Антония слегка ударила себя хлыстом по юбке.
– Конечно, если там есть что-нибудь, чего мне не полагается знать, то лучше не говорите, – тихо сказала она.
Вместо того чтобы успокоить Шелтона, эти слова оказали на него как раз обратное действие. Такие отношения, когда от жены приходится скрывать половину своей жизни, вовсе не казались ему идеальными.
– Дело только в том, что все это не очень весело, – с запинкой повторил он.
– Ну и не надо! – воскликнула Антония и, тронув лошадь хлыстом, поскакала вперед. – Терпеть не могу все мрачное.
Шелтон закусил губу. Не его вина, что в жизни так много мрачных сторон. Он знал, что ее слова направлены против него, и, как всегда, испугался, заметив, что она им недовольна. И он помчался догонять ее, пустив лошадь галопом по выжженной солнцем траве.
– Что с вами? – спросил он. – Вы рассердились?
– Вовсе нет.
– Дорогая моя, чем же я виноват, что на свете так много невеселого! Ведь у нас есть глаза, – добавил он, вспомнив фразу из письма.
Даже не взглянув на него, Антония снова хлестнула лошадь.
– В общем, я не хочу видеть мрачные стороны жизни, – сказала она. – И я не понимаю, зачем вам надо их видеть? Нехорошо быть недовольным.
И она ускакала вперед.
Не его вина, что в мире существуют тысячи всевозможных людей и тысячи всевозможных точек зрения, с которыми ей никогда не приходилось сталкиваться! «Какое право имеет наш класс смотреть на других сверху вниз? – думал он, пришпоривая лошадь. – Мы единственные на свете существа, которые понятия не имеют о том, что такое жизнь».
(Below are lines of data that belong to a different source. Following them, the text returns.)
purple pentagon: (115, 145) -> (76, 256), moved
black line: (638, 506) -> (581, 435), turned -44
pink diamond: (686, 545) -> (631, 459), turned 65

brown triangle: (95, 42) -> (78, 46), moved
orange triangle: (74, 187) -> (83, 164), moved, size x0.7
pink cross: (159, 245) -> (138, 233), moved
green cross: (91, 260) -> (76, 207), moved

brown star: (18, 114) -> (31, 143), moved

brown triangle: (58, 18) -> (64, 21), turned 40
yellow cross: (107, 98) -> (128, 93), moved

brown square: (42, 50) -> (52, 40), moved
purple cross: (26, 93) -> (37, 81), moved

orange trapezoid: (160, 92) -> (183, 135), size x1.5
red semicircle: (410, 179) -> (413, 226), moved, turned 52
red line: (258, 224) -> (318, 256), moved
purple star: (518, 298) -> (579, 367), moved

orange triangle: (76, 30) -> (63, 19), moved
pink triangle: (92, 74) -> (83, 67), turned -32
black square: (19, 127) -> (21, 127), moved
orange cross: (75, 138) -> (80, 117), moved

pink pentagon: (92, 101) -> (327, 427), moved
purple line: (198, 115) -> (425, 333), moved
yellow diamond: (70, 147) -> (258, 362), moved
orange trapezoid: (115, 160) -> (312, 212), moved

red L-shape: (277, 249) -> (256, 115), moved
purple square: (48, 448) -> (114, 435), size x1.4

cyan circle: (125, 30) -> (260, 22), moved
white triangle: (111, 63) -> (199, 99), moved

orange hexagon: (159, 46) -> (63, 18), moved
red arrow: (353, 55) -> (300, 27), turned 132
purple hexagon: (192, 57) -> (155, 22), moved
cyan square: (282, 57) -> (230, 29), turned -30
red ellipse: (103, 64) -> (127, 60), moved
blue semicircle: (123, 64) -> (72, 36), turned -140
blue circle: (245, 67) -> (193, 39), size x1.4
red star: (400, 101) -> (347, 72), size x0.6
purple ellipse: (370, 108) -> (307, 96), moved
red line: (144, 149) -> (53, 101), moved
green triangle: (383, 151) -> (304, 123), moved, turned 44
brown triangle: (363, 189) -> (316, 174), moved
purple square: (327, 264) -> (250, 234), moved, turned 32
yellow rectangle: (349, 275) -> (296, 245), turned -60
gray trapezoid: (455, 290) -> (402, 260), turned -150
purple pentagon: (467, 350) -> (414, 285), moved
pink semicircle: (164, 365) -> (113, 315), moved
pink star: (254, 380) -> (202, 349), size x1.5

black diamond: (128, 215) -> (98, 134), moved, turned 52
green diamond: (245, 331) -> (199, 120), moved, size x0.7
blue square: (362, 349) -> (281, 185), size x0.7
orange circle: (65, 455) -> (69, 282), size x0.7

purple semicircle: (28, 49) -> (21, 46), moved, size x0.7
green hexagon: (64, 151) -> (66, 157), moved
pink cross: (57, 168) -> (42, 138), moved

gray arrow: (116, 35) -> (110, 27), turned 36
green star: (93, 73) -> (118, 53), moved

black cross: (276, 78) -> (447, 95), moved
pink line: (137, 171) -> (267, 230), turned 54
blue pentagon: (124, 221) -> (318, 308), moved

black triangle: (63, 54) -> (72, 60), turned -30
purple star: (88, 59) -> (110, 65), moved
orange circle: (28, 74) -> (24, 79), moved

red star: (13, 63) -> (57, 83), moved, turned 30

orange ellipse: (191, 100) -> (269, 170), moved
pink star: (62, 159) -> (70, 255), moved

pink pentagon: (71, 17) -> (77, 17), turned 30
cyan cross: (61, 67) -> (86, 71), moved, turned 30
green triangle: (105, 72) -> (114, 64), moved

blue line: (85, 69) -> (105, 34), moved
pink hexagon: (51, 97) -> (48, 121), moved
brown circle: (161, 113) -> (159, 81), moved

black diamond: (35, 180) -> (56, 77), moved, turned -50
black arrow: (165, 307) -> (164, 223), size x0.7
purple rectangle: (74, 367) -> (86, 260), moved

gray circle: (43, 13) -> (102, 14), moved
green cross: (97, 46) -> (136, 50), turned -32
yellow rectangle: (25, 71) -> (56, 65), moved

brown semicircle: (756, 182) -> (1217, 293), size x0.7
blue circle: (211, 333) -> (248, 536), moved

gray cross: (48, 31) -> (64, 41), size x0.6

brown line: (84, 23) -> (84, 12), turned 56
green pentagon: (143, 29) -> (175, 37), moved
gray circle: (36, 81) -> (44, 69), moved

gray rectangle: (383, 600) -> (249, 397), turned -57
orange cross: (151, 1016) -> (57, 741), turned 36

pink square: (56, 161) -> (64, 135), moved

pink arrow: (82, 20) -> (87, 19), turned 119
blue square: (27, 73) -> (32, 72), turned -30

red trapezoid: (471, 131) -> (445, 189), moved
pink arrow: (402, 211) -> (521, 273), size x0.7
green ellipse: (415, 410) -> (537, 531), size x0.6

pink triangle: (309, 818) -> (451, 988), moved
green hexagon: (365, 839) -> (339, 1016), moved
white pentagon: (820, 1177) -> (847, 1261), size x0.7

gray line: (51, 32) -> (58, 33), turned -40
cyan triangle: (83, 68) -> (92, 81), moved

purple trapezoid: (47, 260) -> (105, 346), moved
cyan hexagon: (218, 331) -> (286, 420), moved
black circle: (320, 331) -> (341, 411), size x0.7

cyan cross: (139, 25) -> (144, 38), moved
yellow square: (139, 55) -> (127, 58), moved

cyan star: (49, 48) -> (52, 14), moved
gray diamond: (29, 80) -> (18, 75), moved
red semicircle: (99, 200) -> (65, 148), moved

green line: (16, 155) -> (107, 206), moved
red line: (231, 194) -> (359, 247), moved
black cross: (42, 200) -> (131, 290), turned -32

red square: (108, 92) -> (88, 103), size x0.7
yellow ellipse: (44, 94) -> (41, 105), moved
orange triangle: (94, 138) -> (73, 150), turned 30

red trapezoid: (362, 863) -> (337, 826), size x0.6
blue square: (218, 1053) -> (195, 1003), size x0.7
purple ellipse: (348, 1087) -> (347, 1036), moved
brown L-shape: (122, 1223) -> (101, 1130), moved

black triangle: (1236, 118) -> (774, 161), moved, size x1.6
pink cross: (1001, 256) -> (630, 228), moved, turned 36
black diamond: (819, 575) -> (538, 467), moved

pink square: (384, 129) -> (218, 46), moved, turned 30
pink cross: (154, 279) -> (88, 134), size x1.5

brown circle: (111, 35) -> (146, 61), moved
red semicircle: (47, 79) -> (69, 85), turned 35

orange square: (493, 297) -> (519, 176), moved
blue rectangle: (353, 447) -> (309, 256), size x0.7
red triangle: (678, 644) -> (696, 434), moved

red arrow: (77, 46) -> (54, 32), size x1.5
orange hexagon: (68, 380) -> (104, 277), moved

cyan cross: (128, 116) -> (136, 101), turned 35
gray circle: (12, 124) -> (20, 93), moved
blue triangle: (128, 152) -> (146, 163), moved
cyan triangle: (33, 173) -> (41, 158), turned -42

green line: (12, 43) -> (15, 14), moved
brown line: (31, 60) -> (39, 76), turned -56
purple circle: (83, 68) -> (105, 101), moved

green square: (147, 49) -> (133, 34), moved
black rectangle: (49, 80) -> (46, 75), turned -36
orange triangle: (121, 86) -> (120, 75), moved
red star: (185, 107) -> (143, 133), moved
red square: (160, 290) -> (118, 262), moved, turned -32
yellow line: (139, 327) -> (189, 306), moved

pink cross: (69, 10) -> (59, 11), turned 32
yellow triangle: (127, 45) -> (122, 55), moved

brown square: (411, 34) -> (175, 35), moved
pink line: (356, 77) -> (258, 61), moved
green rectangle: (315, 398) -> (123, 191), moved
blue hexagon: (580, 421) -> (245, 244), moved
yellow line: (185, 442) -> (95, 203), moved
Антония неслась галопом; из-под копыт ее лошади в лицо Шелтона летели куски высохшего дерна и пыль. Шелтон почти догнал ее: еще немного, и сможет достать до нее рукой, – но она точно играла с ним: в следующую минуту он снова остался далеко позади.
Антония остановила лошадь у дальней изгороди и, сорвав несколько веточек, стала обмахивать ими разгоряченное лицо.
– Ага, Дик, я знала, что вам не догнать меня! – И она потрепала по шее гнедую кобылу, которая с презрительной усмешкой повернулась в сторону коня Шелтона, раздув ноздри; бока ее бурно вздымались, постепенно темнея от пота.